この試合に向けて前々日入りしていた松本。移動疲れの影響もなく、フレッシュな状態で臨んだ。J2でしのぎを削った大分の戦術はよくわかっている。さらに“J2オールスターズ”の新戦力個々のことも、他チーム在籍時の対戦によって特徴は把握していた。試合を終えた敵将・反町康治監督は完璧な大分対策が結果を導いたことに非常に満足げだった。
 
両軍ともシステムとスターティングメンバーは前節と同じ。3-4-2-1のミラーゲームは前半、それぞれのスタイルを表現しながらもどこか様子をうかがいあう空気をはらみながらスタートした。大分は松本のプレスをかわしながらボールを動かし、ティティパンや小塚和季らが上手さも見せるのだが、大分のボールの動かし方を知っている松本に要所をケアされて組織を寸断され、テンポが上がらない。距離感は良好なためボールはつながるのだが、持ち前の流れるような勢いを出せず、フィニッシュに至る前に松本の守備陣に潰された。
 
松本は大分からボールを奪うと勢いあふれるカウンターでゴールを目指すが、フィニッシュの精度を欠いたり高木駿の好セーブに阻まれたりして、前半はスコアレスのまま終了する。
 

先制点を奪われ試合の流れが相手に傾く

 
だが、後半開始早々にスコアが動いたことで、試合の流れはほぼ決定づけられた。50分、高橋諒のクロスを鈴木義宜が競ったボールがクロスバーに当たる。その跳ね返りが高木の背に当たってこぼれたところへ、素早く詰めた永井龍に押し込まれた。
 
なんとしても渡したくなかった先制点。以後、松本はさらに重心を守備へと移す。自陣ではしっかりとブロックを構え、大分の攻撃に対応した。大分の選手たちはセカンドボールに対する反応も遅く、中盤での主導権を相手に明け渡してしまう。その状態を鈴木は試合後に「戦うところで相手に負けていた部分が多々あった」と反省し、小塚も「うまく守られた」とうなだれた。片野坂知宏監督は「自分も含め甘さがあったのではないか」と厳しい表情を見せたが、松本の大分対策にスタイルを封じられ、次の一手をどうしていいのかわからずに困惑したことも関係していたのかもしれない。
 
松本が引いて守ることは想定内で、昨季もそういう相手に対してやったようにサイドから崩すプランを用意していた。57分には前田凌佑に代えて丸谷拓也、61分には伊藤涼太郎に代えてオナイウ阿道を入れ、システムを3-5-2に変更してサイドに人数をかけたが、松本の守備網を崩しきれない。

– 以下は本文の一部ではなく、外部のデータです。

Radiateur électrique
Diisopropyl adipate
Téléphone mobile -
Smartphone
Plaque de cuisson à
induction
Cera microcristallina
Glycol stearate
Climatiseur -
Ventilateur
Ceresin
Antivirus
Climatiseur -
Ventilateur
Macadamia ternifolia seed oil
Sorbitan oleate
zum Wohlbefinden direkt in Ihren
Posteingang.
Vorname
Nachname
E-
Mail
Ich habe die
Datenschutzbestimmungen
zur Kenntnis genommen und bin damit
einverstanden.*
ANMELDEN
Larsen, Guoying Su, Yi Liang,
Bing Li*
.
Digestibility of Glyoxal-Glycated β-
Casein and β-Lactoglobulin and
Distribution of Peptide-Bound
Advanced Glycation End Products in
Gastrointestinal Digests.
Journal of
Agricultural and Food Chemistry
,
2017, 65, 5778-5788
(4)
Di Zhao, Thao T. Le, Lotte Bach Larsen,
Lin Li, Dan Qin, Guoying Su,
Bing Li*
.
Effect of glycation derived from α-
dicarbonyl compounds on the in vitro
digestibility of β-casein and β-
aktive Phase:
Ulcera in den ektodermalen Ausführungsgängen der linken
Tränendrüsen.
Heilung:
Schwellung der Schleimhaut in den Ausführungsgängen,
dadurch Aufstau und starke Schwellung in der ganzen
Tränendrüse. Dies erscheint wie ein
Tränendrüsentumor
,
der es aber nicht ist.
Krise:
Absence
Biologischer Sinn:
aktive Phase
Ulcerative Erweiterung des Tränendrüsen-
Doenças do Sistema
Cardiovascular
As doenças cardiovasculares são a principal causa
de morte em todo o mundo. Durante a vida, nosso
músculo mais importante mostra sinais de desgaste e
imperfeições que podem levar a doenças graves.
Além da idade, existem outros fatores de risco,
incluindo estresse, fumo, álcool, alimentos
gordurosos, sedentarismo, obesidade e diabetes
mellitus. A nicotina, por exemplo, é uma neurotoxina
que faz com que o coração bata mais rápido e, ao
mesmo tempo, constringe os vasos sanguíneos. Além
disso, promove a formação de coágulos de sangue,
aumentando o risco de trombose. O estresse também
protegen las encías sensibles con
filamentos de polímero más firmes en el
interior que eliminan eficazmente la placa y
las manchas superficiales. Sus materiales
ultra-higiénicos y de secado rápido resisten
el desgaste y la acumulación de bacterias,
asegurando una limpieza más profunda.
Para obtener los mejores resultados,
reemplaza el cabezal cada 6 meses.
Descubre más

いい状態でクロスが上がらないので、システム変更は結果的にゴール前にかける人数が少なくなる事態を招いてしまった。
 
85分、指揮官は福森直也に代えてアカデミーからトップ昇格したルーキー・高畑奎汰を投入。高校時代にSBで鍛えられた、より攻撃的なレフティーを配置することで、最終ラインからの攻め上がりとサイドからの崩しを狙った。これも練習で準備していた形で、狙いとしては悪くなかった。
 
だが敵将は87分に右WBを交代。「よくわからない若い左利きの選手が出てきたので、この選手がドリブルで持ち上がってくるのを見越して、(前田)大然が剥がされた場合に上手く1対2でも高山のところで守れるように(田中)隼磨を入れた」と、ここでも余裕の対応を見せる。アディショナルタイムに上がった高畑からのクロスは本人の狙いよりもGK寄りになり、守田達弥にがっちりとキャッチされた。
 

昨季終盤を再現するにはまだ成熟度が足りない

 
終わってみれば放ったシュートはわずか1本。前半には紙一重のパスがつながらなかったり、コンビネーションにわずかな意思のズレがあったりと、惜しいシーンもいくつかあったのだが、シュートがカウントされたのは、右サイドの突破から松本怜が絡み、藤本憲明が飛び込んだ82分のみ。ここもあとわずかというところだったが、エドゥアルドと守田に体を張られ、最後まで松本の堅守は破れなかった。
 
狙いも準備していた方向性も悪くはなかったのだが、それを実戦で駆使して結果を出すまでには、今季の組織はまだ成熟しきれていなかったようだ。昨季、徳島戦や愛媛戦で引いた相手を崩せなかったところから攻撃オプションを増やし、サイドでの流動的な崩しやサイドチェンジでの数的優位演出などでブロックをこじ開けることができるようになっていたのだが、今季はまた選手が入れ替わったため、その緻密な戦術を遂行するには、わずかな呼吸や意思疎通が不足していたのかもしれない。
 
それはこれから高めていけばいいことで、今季は今季の選手に合わせたオプションも、今後は生まれてくるかもしれない。シーズンの早い時期には、相手に戦術を封じられたとき、次の一手を考えるときに迷いが生じ、勢いが削がれてしまうことが起きがちだ。片野坂監督はそれを「準備不足だった」として反省の弁を述べたのだろう。
 
中3日でルヴァンカップC大阪戦、そこから中2日でアウェイ磐田戦。さらにルヴァンカップ名古屋戦、ホーム横浜FM戦と連戦になる。この敗戦をテコにして、チーム全員でハードスケジュールを乗り切りたい。
 
今節は“昨季J2最強の盾”に阻まれた結果となったが、次回対戦では必ず“昨季J2最強の矛”が貫けるよう、チームの成長に期待するばかりだ。